An international team of researchers from the Max Plank Institute for Polymer Research of Mainz (Germany), the Catalan Institute of Nanoscience and Nanotechnology (ICN2, Spain) and the University of Manchester (England) has found that water can interact directly with the carbon’s electrons: a quantum phenomenon that is very unusual in fluid dynamics.
A liquid, such as water, is made up of small molecules that randomly move and constantly collide with each other. A solid, in contrast, is made of neatly arranged atoms that are surrounded by a cloud of electrons. The solid and the liquid worlds are assumed to interact only through collisions of the liquid molecules with the solid’s atoms: the liquid molecules do not “see” the solid’s electrons. Nevertheless, just over a year ago, a theoretical study proposed that at the water-carbon interface, the liquid’s molecules and the solid’s electrons push and pull on each other, slowing down the liquid flow: this new effect was called quantum friction. However, the theoretical proposal lacked experimental verification.

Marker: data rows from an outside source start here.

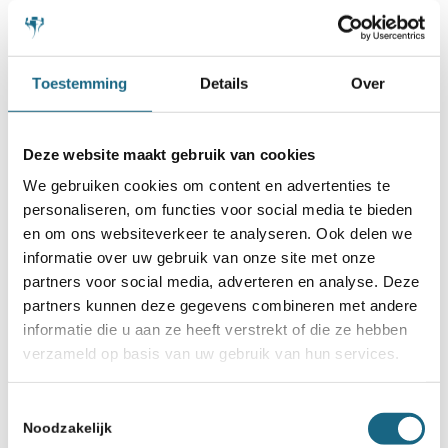
Toestemming
Details
Over
Categorie
Bondsnieuws
,
Internationaal
,
Jeugd
Deze website maakt gebruik van cookies
We gebruiken cookies om content en advertenties te
Deel dit stuk
personaliseren, om functies voor social media te bieden
en om ons websiteverkeer te analyseren. Ook delen we
informatie over uw gebruik van onze site met onze
partners voor social media, adverteren en analyse. Deze
partners kunnen deze gegevens combineren met andere
informatie die u aan ze heeft verstrekt of die ze hebben
verzameld op basis van uw gebruik van hun services.
Toestemmingsselectie
Noodzakelijk
Schaakbond.nl wordt mede mogelijk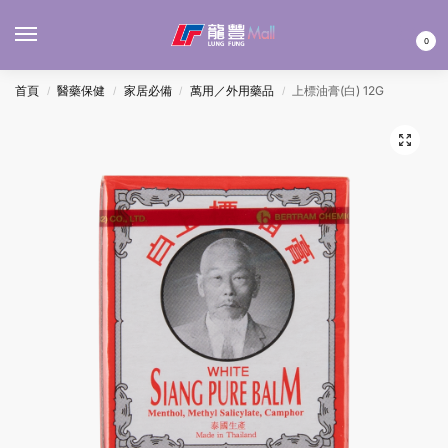
MENU
0
首頁
醫藥保健
家居必備
萬用／外用藥品
上標油膏(白) 12G
/
/
/
/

The team has used lasers to see quantum friction at work. The team studied a sample of graphene, using ultrashort red laser pulses (with a duration of only a millionth of a billionth of a second) to instantaneously heat up the graphene’s electron cloud. They then monitored its cooling with terahertz laser pulses, which are sensitive to the temperature of the graphene electrons. This technique is called optical pump – terahertz probe (OPTP) spectroscopy.